Dentro de un mes volveremos a ver en los supermercados esos carros vacíos y esos voluntarios del Banco de Alimentos que esperan que los llenemos con productos imperecederos para repartir comida a quien no la puede costear. En tiempos de mi abuela las cuestaciones en las iglesias iban para los rusos y los chinos, países con poblaciones enormes y tremendamente pobres. En mis tiempos las estrellas eran los niños de África, cuyas imágenes nos estremecían por la extrema delgadez, las barrigas hinchadas y las moscas rondando la mirada. Ahora los desamparados están a nuestro lado, viven en nuestras calles y, como nosotros, muchos acuden a su trabajo puntualmente cada mañana.

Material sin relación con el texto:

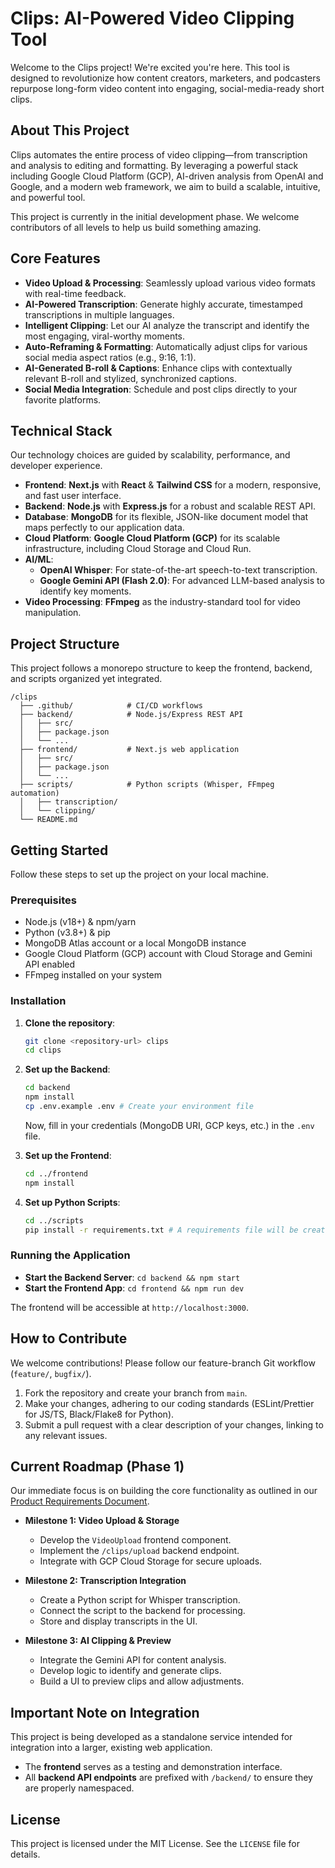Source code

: # Clips: AI-Powered Video Clipping Tool

Welcome to the Clips project! We're excited you're here. This tool is designed to revolutionize how content creators, marketers, and podcasters repurpose long-form video content into engaging, social-media-ready short clips.

## About This Project
Clips automates the entire process of video clipping—from transcription and analysis to editing and formatting. By leveraging a powerful stack including Google Cloud Platform (GCP), AI-driven analysis from OpenAI and Google, and a modern web framework, we aim to build a scalable, intuitive, and powerful tool.

This project is currently in the initial development phase. We welcome contributors of all levels to help us build something amazing.

## Core Features
- **Video Upload & Processing**: Seamlessly upload various video formats with real-time feedback.
- **AI-Powered Transcription**: Generate highly accurate, timestamped transcriptions in multiple languages.
- **Intelligent Clipping**: Let our AI analyze the transcript and identify the most engaging, viral-worthy moments.
- **Auto-Reframing & Formatting**: Automatically adjust clips for various social media aspect ratios (e.g., 9:16, 1:1).
- **AI-Generated B-roll & Captions**: Enhance clips with contextually relevant B-roll and stylized, synchronized captions.
- **Social Media Integration**: Schedule and post clips directly to your favorite platforms.

## Technical Stack
Our technology choices are guided by scalability, performance, and developer experience.
-   **Frontend**: **Next.js** with **React** & **Tailwind CSS** for a modern, responsive, and fast user interface.
-   **Backend**: **Node.js** with **Express.js** for a robust and scalable REST API.
-   **Database**: **MongoDB** for its flexible, JSON-like document model that maps perfectly to our application data.
-   **Cloud Platform**: **Google Cloud Platform (GCP)** for its scalable infrastructure, including Cloud Storage and Cloud Run.
-   **AI/ML**:
    -   **OpenAI Whisper**: For state-of-the-art speech-to-text transcription.
    -   **Google Gemini API (Flash 2.0)**: For advanced LLM-based analysis to identify key moments.
-   **Video Processing**: **FFmpeg** as the industry-standard tool for video manipulation.

## Project Structure
This project follows a monorepo structure to keep the frontend, backend, and scripts organized yet integrated.
```
/clips
  ├── .github/            # CI/CD workflows
  ├── backend/            # Node.js/Express REST API
  │   ├── src/
  │   ├── package.json
  │   └── ...
  ├── frontend/           # Next.js web application
  │   ├── src/
  │   ├── package.json
  │   └── ...
  ├── scripts/            # Python scripts (Whisper, FFmpeg automation)
  │   ├── transcription/
  │   └── clipping/
  └── README.md
```

## Getting Started
Follow these steps to set up the project on your local machine.

### Prerequisites
-   Node.js (v18+) & npm/yarn
-   Python (v3.8+) & pip
-   MongoDB Atlas account or a local MongoDB instance
-   Google Cloud Platform (GCP) account with Cloud Storage and Gemini API enabled
-   FFmpeg installed on your system

### Installation
1.  **Clone the repository**:
    ```bash
    git clone <repository-url> clips
    cd clips
    ```
2.  **Set up the Backend**:
    ```bash
    cd backend
    npm install
    cp .env.example .env # Create your environment file
    ```
    Now, fill in your credentials (MongoDB URI, GCP keys, etc.) in the `.env` file.

3.  **Set up the Frontend**:
    ```bash
    cd ../frontend
    npm install
    ```
4.  **Set up Python Scripts**:
    ```bash
    cd ../scripts
    pip install -r requirements.txt # A requirements file will be created
    ```

### Running the Application
-   **Start the Backend Server**: `cd backend && npm start`
-   **Start the Frontend App**: `cd frontend && npm run dev`

The frontend will be accessible at `http://localhost:3000`.

## How to Contribute
We welcome contributions! Please follow our feature-branch Git workflow (`feature/`, `bugfix/`).

1.  Fork the repository and create your branch from `main`.
2.  Make your changes, adhering to our coding standards (ESLint/Prettier for JS/TS, Black/Flake8 for Python).
3.  Submit a pull request with a clear description of your changes, linking to any relevant issues.

## Current Roadmap (Phase 1)
Our immediate focus is on building the core functionality as outlined in our [Product Requirements Document](@PRD.md).

-   **Milestone 1: Video Upload & Storage**
    -   Develop the `VideoUpload` frontend component.
    -   Implement the `/clips/upload` backend endpoint.
    -   Integrate with GCP Cloud Storage for secure uploads.

-   **Milestone 2: Transcription Integration**
    -   Create a Python script for Whisper transcription.
    -   Connect the script to the backend for processing.
    -   Store and display transcripts in the UI.

-   **Milestone 3: AI Clipping & Preview**
    -   Integrate the Gemini API for content analysis.
    -   Develop logic to identify and generate clips.
    -   Build a UI to preview clips and allow adjustments.

## Important Note on Integration
This project is being developed as a standalone service intended for integration into a larger, existing web application.
-   The **frontend** serves as a testing and demonstration interface.
-   All **backend API endpoints** are prefixed with `/backend/` to ensure they are properly namespaced.

## License
This project is licensed under the MIT License. See the `LICENSE` file for details. 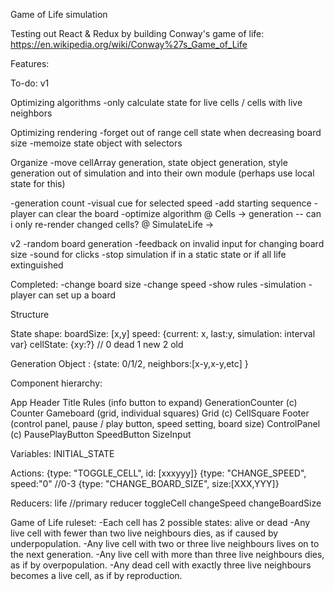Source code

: Game of Life simulation

Testing out React & Redux by building Conway's game of life:
https://en.wikipedia.org/wiki/Conway%27s_Game_of_Life


Features:

To-do:
v1

Optimizing algorithms
-only calculate state for live cells / cells with live neighbors

Optimizing rendering
-forget out of range cell state when decreasing board size
-memoize state object with selectors

Organize
-move cellArray generation, state object generation, style generation out of simulation and into their own module
(perhaps use local state for this)


-generation count
-visual cue for selected speed
-add starting sequence
-player can clear the board
-optimize algorithm
  @ Cells -> generation -- can i only re-render changed cells?
  @ SimulateLife ->

v2
-random board generation
-feedback on invalid input for changing board size
-sound for clicks
-stop simulation if in a static state or if all life extinguished

Completed:
-change board size
-change speed
-show rules
-simulation
-player can set up a board


Structure

State shape:
boardSize: [x,y]
speed: {current: x, last:y, simulation: interval var}
cellState: {xy:?} // 0 dead 1 new 2 old


Generation Object
<x-y>: {state: 0/1/2, neighbors:[x-y,x-y,etc] }


Component hierarchy:

App
  Header
    Title
    Rules (info button to expand)
    GenerationCounter (c)
      Counter
  Gameboard (grid, individual squares)
    Grid (c)
      CellSquare
  Footer (control panel, pause / play button, speed setting, board size)
    ControlPanel (c)
      PausePlayButton
      SpeedButton
      SizeInput

Variables:
INITIAL_STATE

Actions:
{type: "TOGGLE_CELL", id: [xxxyyy]}
{type: "CHANGE_SPEED", speed:"0" //0-3
{type: "CHANGE_BOARD_SIZE", size:[XXX,YYY]}

Reducers:
life //primary reducer
  toggleCell
  changeSpeed
  changeBoardSize



Game of Life ruleset:
-Each cell has 2 possible states: alive or dead
-Any live cell with fewer than two live neighbours dies, as if caused by underpopulation.
-Any live cell with two or three live neighbours lives on to the next generation.
-Any live cell with more than three live neighbours dies, as if by overpopulation.
-Any dead cell with exactly three live neighbours becomes a live cell, as if by reproduction.
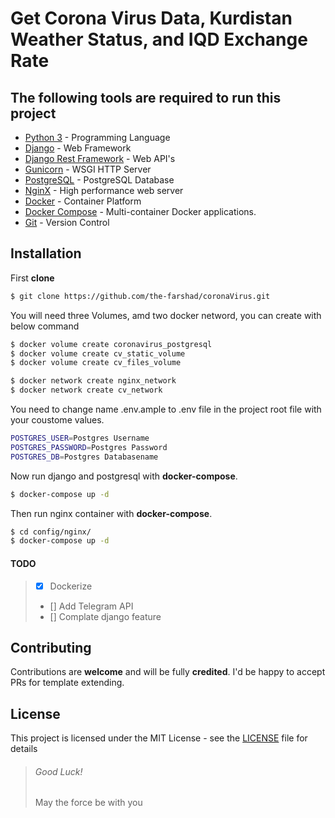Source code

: # Get Corona Virus Data, Kurdistan Weather Status, and IQD Exchange Rate

## The following tools are required to run this project

-   [Python 3](https://www.python.org/) - Programming Language
-   [Django](https://www.djangoproject.com/) - Web Framework
-   [Django Rest Framework](https://www.django-rest-framework.org/) - Web API's
-   [Gunicorn](https://gunicorn.org/) - WSGI HTTP Server
-   [PostgreSQL](https://www.postgresql.org/) - PostgreSQL Database
-   [NginX](https://www.nginx.com/) - High performance web server
-   [Docker](https://www.docker.com/) - Container Platform
-   [Docker Compose](https://docs.docker.com/compose/) - Multi-container Docker applications.
-   [Git](https://git-scm.com/) - Version Control

##  Installation
First **clone** 

```sh
$ git clone https://github.com/the-farshad/coronaVirus.git
```

You will need three Volumes, amd two docker netword, you can create with below command

```sh
$ docker volume create coronavirus_postgresql
$ docker volume create cv_static_volume
$ docker volume create cv_files_volume
```

```sh
$ docker network create nginx_network
$ docker network create cv_network
``` 
You need to change name .env.ample to .env file in the project root file with your coustome values.
```sh
POSTGRES_USER=Postgres Username
POSTGRES_PASSWORD=Postgres Password
POSTGRES_DB=Postgres Databasename
```
Now run django and postgresql with **docker-compose**.
```sh
$ docker-compose up -d
```
Then run nginx container with **docker-compose**.
```sh
$ cd config/nginx/
$ docker-compose up -d
```

#### TODO
> - [x] Dockerize
> - [] Add Telegram API
> - [] Complate django feature


## Contributing
Contributions are  **welcome**  and will be fully  **credited**. I'd be happy to accept PRs for template extending.

## License
This project is licensed under the MIT License - see the [LICENSE](https://github.com/the-farshad/coronaVirus/blob/master/LICENSE) file for details

> ###### Good Luck!
> May the force be with you
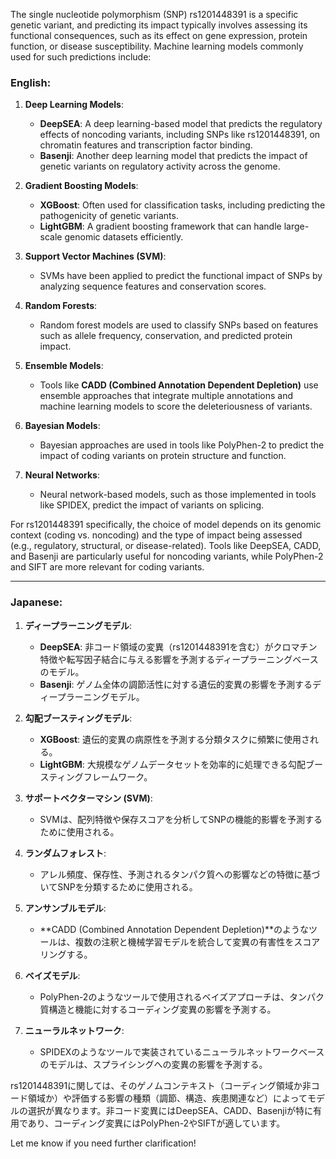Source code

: The single nucleotide polymorphism (SNP) rs1201448391 is a specific genetic variant, and predicting its impact typically involves assessing its functional consequences, such as its effect on gene expression, protein function, or disease susceptibility. Machine learning models commonly used for such predictions include:

### English:
1. **Deep Learning Models**:
   - **DeepSEA**: A deep learning-based model that predicts the regulatory effects of noncoding variants, including SNPs like rs1201448391, on chromatin features and transcription factor binding.
   - **Basenji**: Another deep learning model that predicts the impact of genetic variants on regulatory activity across the genome.

2. **Gradient Boosting Models**:
   - **XGBoost**: Often used for classification tasks, including predicting the pathogenicity of genetic variants.
   - **LightGBM**: A gradient boosting framework that can handle large-scale genomic datasets efficiently.

3. **Support Vector Machines (SVM)**:
   - SVMs have been applied to predict the functional impact of SNPs by analyzing sequence features and conservation scores.

4. **Random Forests**:
   - Random forest models are used to classify SNPs based on features such as allele frequency, conservation, and predicted protein impact.

5. **Ensemble Models**:
   - Tools like **CADD (Combined Annotation Dependent Depletion)** use ensemble approaches that integrate multiple annotations and machine learning models to score the deleteriousness of variants.

6. **Bayesian Models**:
   - Bayesian approaches are used in tools like PolyPhen-2 to predict the impact of coding variants on protein structure and function.

7. **Neural Networks**:
   - Neural network-based models, such as those implemented in tools like SPIDEX, predict the impact of variants on splicing.

For rs1201448391 specifically, the choice of model depends on its genomic context (coding vs. noncoding) and the type of impact being assessed (e.g., regulatory, structural, or disease-related). Tools like DeepSEA, CADD, and Basenji are particularly useful for noncoding variants, while PolyPhen-2 and SIFT are more relevant for coding variants.

---

### Japanese:
1. **ディープラーニングモデル**:
   - **DeepSEA**: 非コード領域の変異（rs1201448391を含む）がクロマチン特徴や転写因子結合に与える影響を予測するディープラーニングベースのモデル。
   - **Basenji**: ゲノム全体の調節活性に対する遺伝的変異の影響を予測するディープラーニングモデル。

2. **勾配ブースティングモデル**:
   - **XGBoost**: 遺伝的変異の病原性を予測する分類タスクに頻繁に使用される。
   - **LightGBM**: 大規模なゲノムデータセットを効率的に処理できる勾配ブースティングフレームワーク。

3. **サポートベクターマシン (SVM)**:
   - SVMは、配列特徴や保存スコアを分析してSNPの機能的影響を予測するために使用される。

4. **ランダムフォレスト**:
   - アレル頻度、保存性、予測されるタンパク質への影響などの特徴に基づいてSNPを分類するために使用される。

5. **アンサンブルモデル**:
   - **CADD (Combined Annotation Dependent Depletion)**のようなツールは、複数の注釈と機械学習モデルを統合して変異の有害性をスコアリングする。

6. **ベイズモデル**:
   - PolyPhen-2のようなツールで使用されるベイズアプローチは、タンパク質構造と機能に対するコーディング変異の影響を予測する。

7. **ニューラルネットワーク**:
   - SPIDEXのようなツールで実装されているニューラルネットワークベースのモデルは、スプライシングへの変異の影響を予測する。

rs1201448391に関しては、そのゲノムコンテキスト（コーディング領域か非コード領域か）や評価する影響の種類（調節、構造、疾患関連など）によってモデルの選択が異なります。非コード変異にはDeepSEA、CADD、Basenjiが特に有用であり、コーディング変異にはPolyPhen-2やSIFTが適しています。

Let me know if you need further clarification!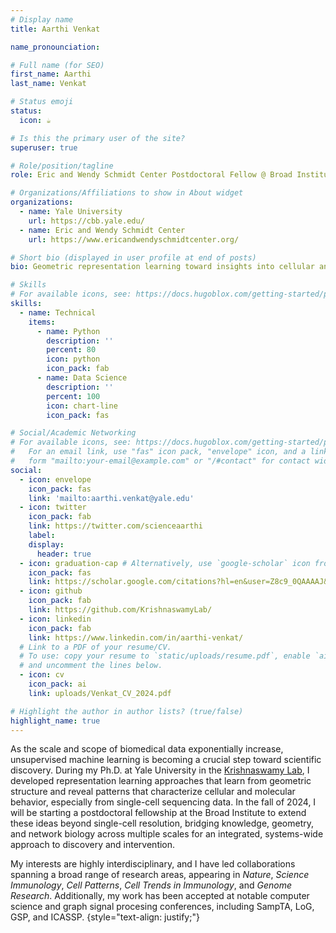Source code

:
 ```yaml
---
# Display name
title: Aarthi Venkat

name_pronounciation:

# Full name (for SEO)
first_name: Aarthi
last_name: Venkat

# Status emoji
status:
  icon: ☕️

# Is this the primary user of the site?
superuser: true

# Role/position/tagline
role: Eric and Wendy Schmidt Center Postdoctoral Fellow @ Broad Institute

# Organizations/Affiliations to show in About widget
organizations:
  - name: Yale University
    url: https://cbb.yale.edu/
  - name: Eric and Wendy Schmidt Center
    url: https://www.ericandwendyschmidtcenter.org/

# Short bio (displayed in user profile at end of posts)
bio: Geometric representation learning toward insights into cellular and molecular behavior.

# Skills
# For available icons, see: https://docs.hugoblox.com/getting-started/page-builder/#icons
skills:
  - name: Technical
    items:
      - name: Python
        description: ''
        percent: 80
        icon: python
        icon_pack: fab
      - name: Data Science
        description: ''
        percent: 100
        icon: chart-line
        icon_pack: fas

# Social/Academic Networking
# For available icons, see: https://docs.hugoblox.com/getting-started/page-builder/#icons
#   For an email link, use "fas" icon pack, "envelope" icon, and a link in the
#   form "mailto:your-email@example.com" or "/#contact" for contact widget.
social:
  - icon: envelope
    icon_pack: fas
    link: 'mailto:aarthi.venkat@yale.edu'
  - icon: twitter
    icon_pack: fab
    link: https://twitter.com/scienceaarthi
    label:
    display:
      header: true
  - icon: graduation-cap # Alternatively, use `google-scholar` icon from `ai` icon pack
    icon_pack: fas
    link: https://scholar.google.com/citations?hl=en&user=Z8c9_0QAAAAJ&view_op=list_works
  - icon: github
    icon_pack: fab
    link: https://github.com/KrishnaswamyLab/
  - icon: linkedin
    icon_pack: fab
    link: https://www.linkedin.com/in/aarthi-venkat/
  # Link to a PDF of your resume/CV.
  # To use: copy your resume to `static/uploads/resume.pdf`, enable `ai` icons in `params.yaml`,
  # and uncomment the lines below.
  - icon: cv
    icon_pack: ai
    link: uploads/Venkat_CV_2024.pdf

# Highlight the author in author lists? (true/false)
highlight_name: true
---
```


As the scale and scope of biomedical data exponentially increase, unsupervised machine learning is becoming a crucial step toward scientific discovery. During my Ph.D. at Yale University in the [Krishnaswamy Lab](https://krishnaswamylab.org/), I developed representation learning approaches that learn from geometric structure and reveal patterns that characterize cellular and molecular behavior, especially from single-cell sequencing data. In the fall of 2024, I will be starting a postdoctoral fellowship at the Broad Institute to extend these ideas beyond single-cell resolution, bridging knowledge, geometry, and network biology across multiple scales for an integrated, systems-wide approach to discovery and intervention.

My interests are highly interdisciplinary, and I have led collaborations spanning a broad range of research areas, appearing in _Nature_, _Science Immunology_, _Cell Patterns_, _Cell Trends in Immunology_, and _Genome Research_. Additionally, my work has been accepted at notable computer science and graph signal procesing conferences, including SampTA, LoG, GSP, and ICASSP.
{style="text-align: justify;"}

<div class="flourish-embed flourish-network" data-src="visualisation/15913395"><script src="https://public.flourish.studio/resources/embed.js"></script></div>
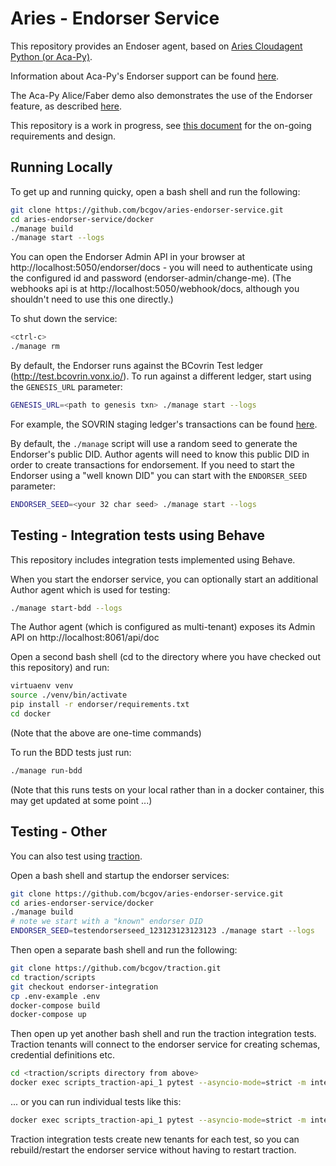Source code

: # Aries - Endorser Service

This repository provides an Endoser agent, based on [Aries Cloudagent Python (or Aca-Py)](https://github.com/hyperledger/aries-cloudagent-python).

Information about Aca-Py's Endorser support can be found [here](https://github.com/hyperledger/aries-cloudagent-python/blob/main/Endorser.md).

The Aca-Py Alice/Faber demo also demonstrates the use of the Endorser feature, as described [here](https://github.com/hyperledger/aries-cloudagent-python/blob/main/demo/Endorser.md).

This repository is a work in progress, see [this document](https://hackmd.io/hWMLdpu7SBuopNag4mTbcg?view) for the on-going requirements and design.

## Running Locally

To get up and running quicky, open a bash shell and run the following:

```bash
git clone https://github.com/bcgov/aries-endorser-service.git
cd aries-endorser-service/docker
./manage build
./manage start --logs
```

You can open the Endorser Admin API in your browser at http://localhost:5050/endorser/docs - you will need to authenticate using the configured id and password (endorser-admin/change-me).  (The webhooks api is at http://localhost:5050/webhook/docs, although you shouldn't need to use this one directly.)

To shut down the service:

```bash
<ctrl-c>
./manage rm
```

By default, the Endorser runs against the BCovrin Test ledger (http://test.bcovrin.vonx.io/).  To run against a different ledger, start using the `GENESIS_URL` parameter:

```bash
GENESIS_URL=<path to genesis txn> ./manage start --logs
```

For example, the SOVRIN staging ledger's transactions can be found [here](https://raw.githubusercontent.com/sovrin-foundation/sovrin/master/sovrin/pool_transactions_sandbox_genesis).

By default, the `./manage` script will use a random seed to generate the Endorser's public DID.  Author agents will need to know this public DID in order to create transactions for endorsement.  If you need to start the Endorser using a "well known DID" you can start with the `ENDORSER_SEED` parameter:

```bash
ENDORSER_SEED=<your 32 char seed> ./manage start --logs
```

## Testing - Integration tests using Behave

This repository includes integration tests implemented using Behave.

When you start the endorser service, you can optionally start an additional Author agent which is used for testing:

```bash
./manage start-bdd --logs
```

The Author agent (which is configured as multi-tenant) exposes its Admin API on http://localhost:8061/api/doc

Open a second bash shell (cd to the directory where you have checked out this repository) and run:

```bash
virtuaenv venv
source ./venv/bin/activate
pip install -r endorser/requirements.txt
cd docker
```

(Note that the above are one-time commands)

To run the BDD tests just run:

```bash
./manage run-bdd

```

(Note that this runs tests on your local rather than in a docker container, this may get updated at some point ...)

## Testing - Other

You can also test using [traction](https://github.com/bcgov/traction).

Open a bash shell and startup the endorser services:

```bash
git clone https://github.com/bcgov/aries-endorser-service.git
cd aries-endorser-service/docker
./manage build
# note we start with a "known" endorser DID
ENDORSER_SEED=testendorserseed_123123123123123 ./manage start --logs
```

Then open a separate bash shell and run the following:

```bash
git clone https://github.com/bcgov/traction.git
cd traction/scripts
git checkout endorser-integration
cp .env-example .env
docker-compose build
docker-compose up
```

Then open up yet another bash shell and run the traction integration tests.  Traction tenants will connect to the endorser service for creating schemas, credential definitions etc.

```bash
cd <traction/scripts directory from above>
docker exec scripts_traction-api_1 pytest --asyncio-mode=strict -m integtest
```

... or you can run individual tests like this:

```bash
docker exec scripts_traction-api_1 pytest --asyncio-mode=strict -m integtest tests/integration/endpoints/routes/test_tenant.py::test_tenant_issuer
```

Traction integration tests create new tenants for each test, so you can rebuild/restart the endorser service without having to restart traction.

El mundo está al revés y me niego a creer que nada de esto tiene remedio.

Noticias relacionadas

Al margen de adicciones o problemas mentales o físicos graves, es inconcebible que ciudadanos trabajadores, con una familia a cargo, que cumplen las leyes y hacen lo que a todos nos han dicho que tenemos que hacer no puedan acudir al súper y hacer la compra que necesiten. Los organizadores de estas colectas dicen que dan de comer a más un millón de personas en España durante todo el año. Y no son los únicos, hay cientos de oenegés que se dedican a eso mismo. No solo aquí. En países punteros, como Estados Unidos, millones de ciudadanos dependen de los cupones de alimentación para cubrir sus necesidades básicas. ¿Me quieres decir que esto es aceptable? ¿Que debemos ver, oír y callar? Si la pobreza fuera un cáncer, la beneficencia no es más que una tirita o una aspirina. La desigualdad crece en todas partes, incluida la rica Europa, y parece que a nadie le importa. O sí, a esas organizaciones que han creado auténticos emporios sobre la triste necesidad de la limosna.